To protect the researchers from the spread of COVID-19, they will now travel to the forest in teams of two, requiring more vehicles and increasing the time and costs needed to carry out their work. Just three will be allowed in the lab at once, and they will wear masks all the time, not just while handling the monkeys. (There’s no evidence golden lion tamarins can get the coronavirus from humans, but there’s also no evidence they can’t.)
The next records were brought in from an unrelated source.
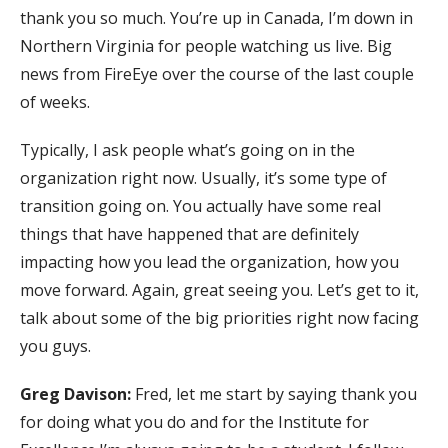
thank you so much. You’re up in Canada, I’m down in
Northern Virginia for people watching us live. Big
news from FireEye over the course of the last couple
of weeks.
Typically, I ask people what’s going on in the
organization right now. Usually, it’s some type of
transition going on. You actually have some real
things that have happened that are definitely
impacting how you lead the organization, how you
move forward. Again, great seeing you. Let’s get to it,
talk about some of the big priorities right now facing
you guys.
Greg Davison:
Fred, let me start by saying thank you
for doing what you do and for the Institute for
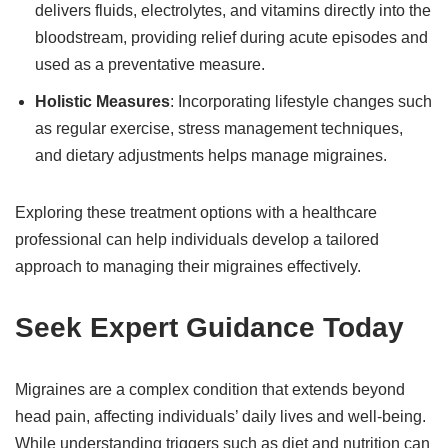
delivers fluids, electrolytes, and vitamins directly into the
bloodstream, providing relief during acute episodes and
used as a preventative measure.
Holistic Measures
: Incorporating lifestyle changes such
as regular exercise, stress management techniques,
and dietary adjustments helps manage migraines.
Exploring these treatment options with a healthcare
professional can help individuals develop a tailored
approach to managing their migraines effectively.
Seek Expert Guidance Today
Migraines are a complex condition that extends beyond
head pain, affecting individuals’ daily lives and well-being.
While understanding triggers such as diet and nutrition can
It takes up to three days to find the golden lion tamarins that are monitored with telemetry; those without radio transmitters can take two months to track down. Once found, they are put in a special trap where they are sedated to take blood samples, swabs and perform a full health check. The yellow fever vaccine can be administered with the monkeys awake.
If all goes well, the goal is to vaccinate 500 golden lion tamarins, the minimum viable population to keep the species alive in the wild. Ruiz-Miranda hopes the time they lost to COVID-19 hasn’t already taken a toll on the population’s health.
“The smaller the population, the higher the probability that any small catastrophic event could wipe them out,” he says. “If nothing is done, we could start seeing local extinctions.”